Report to the People
9th June 2003

The Price of Poor Planning

I am sure that, as The Queen addressed the Scottish Parliament last week, a slight edge crept into her voice when she reminded us that we will soon be neighbours.  

Perhaps she was gently making it clear that, when we arrive at our new home next to Holyrood Palace , she doesn’t want to be the first person to make use of the new anti-social neighbour laws.

It seems, though, that she needn’t have any immediate worry.  The latest disgraceful revelations about the cost of the new Scottish Parliament building mean that MSPs will not be decamping to Holyrood for a while yet.

I knew something was wrong on Thursday afternoon when, along with the other members of the Scottish Parliamentary Corporate Body, I was summoned to the Presiding Officer’s room at the back of the Chamber.

But I wasn’t expecting this.  Parliament officials, he told us, had just received word that the cost of the new building is set to rise to £375 million.  This is £37 million more than the already steep £338 million which, only four months ago, we were promised was the final projected cost.

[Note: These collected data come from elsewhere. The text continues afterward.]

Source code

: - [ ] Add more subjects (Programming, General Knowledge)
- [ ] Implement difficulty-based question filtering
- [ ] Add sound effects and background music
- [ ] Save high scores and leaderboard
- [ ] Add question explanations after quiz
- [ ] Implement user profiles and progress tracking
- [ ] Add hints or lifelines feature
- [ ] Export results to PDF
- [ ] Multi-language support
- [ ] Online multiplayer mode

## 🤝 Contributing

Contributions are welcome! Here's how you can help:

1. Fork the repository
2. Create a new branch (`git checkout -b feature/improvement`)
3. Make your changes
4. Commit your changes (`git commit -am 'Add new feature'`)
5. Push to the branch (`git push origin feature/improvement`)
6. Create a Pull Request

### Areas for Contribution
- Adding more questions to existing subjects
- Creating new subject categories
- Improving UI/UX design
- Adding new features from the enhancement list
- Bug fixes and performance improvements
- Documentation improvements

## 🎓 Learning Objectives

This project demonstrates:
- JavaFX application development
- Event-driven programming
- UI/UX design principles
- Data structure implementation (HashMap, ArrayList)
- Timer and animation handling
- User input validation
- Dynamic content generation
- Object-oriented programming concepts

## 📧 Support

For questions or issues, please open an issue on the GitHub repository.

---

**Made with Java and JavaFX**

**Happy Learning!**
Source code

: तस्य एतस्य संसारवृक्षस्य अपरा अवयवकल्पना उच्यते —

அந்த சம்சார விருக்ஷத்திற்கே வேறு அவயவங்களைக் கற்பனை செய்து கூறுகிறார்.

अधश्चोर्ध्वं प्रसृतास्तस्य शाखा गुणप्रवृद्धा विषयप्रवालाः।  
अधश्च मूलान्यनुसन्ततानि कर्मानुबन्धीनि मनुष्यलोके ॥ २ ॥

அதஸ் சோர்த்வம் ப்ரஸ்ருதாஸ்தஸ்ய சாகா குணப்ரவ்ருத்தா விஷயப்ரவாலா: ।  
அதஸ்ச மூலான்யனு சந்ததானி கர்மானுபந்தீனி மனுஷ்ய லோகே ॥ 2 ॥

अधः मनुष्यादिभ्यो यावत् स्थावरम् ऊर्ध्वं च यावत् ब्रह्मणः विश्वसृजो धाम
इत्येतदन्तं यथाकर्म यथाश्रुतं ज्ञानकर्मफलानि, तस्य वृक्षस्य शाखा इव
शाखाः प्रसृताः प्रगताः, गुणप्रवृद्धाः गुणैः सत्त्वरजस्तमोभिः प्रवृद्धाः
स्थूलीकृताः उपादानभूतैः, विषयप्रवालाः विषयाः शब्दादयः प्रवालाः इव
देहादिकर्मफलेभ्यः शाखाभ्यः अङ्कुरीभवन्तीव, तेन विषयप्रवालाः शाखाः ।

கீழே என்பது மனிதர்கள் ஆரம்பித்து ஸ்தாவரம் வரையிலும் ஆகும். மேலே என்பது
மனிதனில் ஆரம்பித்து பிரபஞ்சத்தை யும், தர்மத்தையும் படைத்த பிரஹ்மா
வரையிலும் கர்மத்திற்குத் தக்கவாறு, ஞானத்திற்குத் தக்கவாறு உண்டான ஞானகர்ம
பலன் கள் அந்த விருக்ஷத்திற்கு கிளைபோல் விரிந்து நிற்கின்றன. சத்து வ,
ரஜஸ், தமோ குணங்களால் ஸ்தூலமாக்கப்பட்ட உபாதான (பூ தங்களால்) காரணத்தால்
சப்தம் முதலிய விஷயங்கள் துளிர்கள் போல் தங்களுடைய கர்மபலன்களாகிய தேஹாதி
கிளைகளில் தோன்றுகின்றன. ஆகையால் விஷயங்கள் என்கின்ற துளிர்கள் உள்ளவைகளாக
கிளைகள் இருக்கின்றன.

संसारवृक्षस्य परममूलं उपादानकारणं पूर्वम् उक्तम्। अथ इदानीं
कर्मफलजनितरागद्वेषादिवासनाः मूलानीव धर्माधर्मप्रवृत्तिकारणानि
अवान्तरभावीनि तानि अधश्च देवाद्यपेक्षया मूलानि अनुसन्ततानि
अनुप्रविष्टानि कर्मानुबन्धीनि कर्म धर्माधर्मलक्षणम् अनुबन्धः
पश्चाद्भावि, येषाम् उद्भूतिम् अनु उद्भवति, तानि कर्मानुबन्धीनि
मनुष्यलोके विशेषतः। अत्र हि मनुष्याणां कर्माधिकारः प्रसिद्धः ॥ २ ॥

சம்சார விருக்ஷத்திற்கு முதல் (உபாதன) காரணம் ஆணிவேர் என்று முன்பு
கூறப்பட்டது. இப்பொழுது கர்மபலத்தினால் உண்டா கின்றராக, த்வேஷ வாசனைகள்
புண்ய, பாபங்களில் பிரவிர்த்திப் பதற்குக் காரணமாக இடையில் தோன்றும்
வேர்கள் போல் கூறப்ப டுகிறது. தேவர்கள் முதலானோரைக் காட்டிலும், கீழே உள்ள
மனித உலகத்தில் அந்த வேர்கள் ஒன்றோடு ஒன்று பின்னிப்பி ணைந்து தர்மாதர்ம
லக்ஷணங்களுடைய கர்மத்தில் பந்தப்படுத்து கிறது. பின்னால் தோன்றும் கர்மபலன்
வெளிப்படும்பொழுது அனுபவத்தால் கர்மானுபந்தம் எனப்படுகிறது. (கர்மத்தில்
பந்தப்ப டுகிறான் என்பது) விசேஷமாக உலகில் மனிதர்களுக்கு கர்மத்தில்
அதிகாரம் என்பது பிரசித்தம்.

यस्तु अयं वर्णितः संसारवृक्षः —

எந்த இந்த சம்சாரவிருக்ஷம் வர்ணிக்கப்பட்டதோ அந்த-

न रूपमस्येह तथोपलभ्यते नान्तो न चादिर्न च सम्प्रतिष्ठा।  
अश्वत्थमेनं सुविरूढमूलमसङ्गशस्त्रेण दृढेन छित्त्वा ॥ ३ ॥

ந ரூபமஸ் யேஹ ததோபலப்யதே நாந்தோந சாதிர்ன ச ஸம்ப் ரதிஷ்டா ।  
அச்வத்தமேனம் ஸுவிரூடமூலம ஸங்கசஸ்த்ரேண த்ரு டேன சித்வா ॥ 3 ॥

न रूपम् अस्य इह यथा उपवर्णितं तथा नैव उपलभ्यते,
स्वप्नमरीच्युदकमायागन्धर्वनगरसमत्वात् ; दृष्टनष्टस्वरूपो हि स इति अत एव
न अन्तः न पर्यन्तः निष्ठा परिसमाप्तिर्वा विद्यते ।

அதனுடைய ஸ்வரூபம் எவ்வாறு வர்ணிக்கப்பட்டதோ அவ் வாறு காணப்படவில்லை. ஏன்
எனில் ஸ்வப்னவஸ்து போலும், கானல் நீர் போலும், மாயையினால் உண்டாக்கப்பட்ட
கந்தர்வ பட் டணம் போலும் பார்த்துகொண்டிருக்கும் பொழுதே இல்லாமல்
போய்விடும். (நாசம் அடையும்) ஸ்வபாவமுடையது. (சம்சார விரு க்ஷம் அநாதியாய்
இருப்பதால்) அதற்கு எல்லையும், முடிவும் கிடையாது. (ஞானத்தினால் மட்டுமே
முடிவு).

How this could be allowed to happen is, frankly, beyond me.  What has happened in the last four months?  Why did no-one notice sooner?  What, exactly, do we pay “cost consultants” for?  

These are just some of the questions to which I will be demanding answers when the key members of the design and construction team appear before the Corporate Body tomorrow.  Presiding Officer, George Reid, has already instructed them to produce a full breakdown of the reported costs, which I am sure will make interesting reading.

But we must also, I believe, look beyond this particular problem.  We need to ask why this whole project was built on the shaky foundations of, shall we say, debatable contracts.  Why did the public purse sustain so much risk?  Where are the checks and balances?  And why do we, the government, seem to be in such a relatively weak position?

Serious questions have to be asked about those who drew up this contract and about how contracts for public building works are drawn up in the future.  If government officials are not the best people to write, monitor and enforce such contracts, then perhaps they should take a back seat and leave the job to the professionals.

I firmly believe that the new Scottish Parliament will be a building of which we can truly be proud.  But, unless we learn lessons from its construction, that pride will, sadly, be tarnished.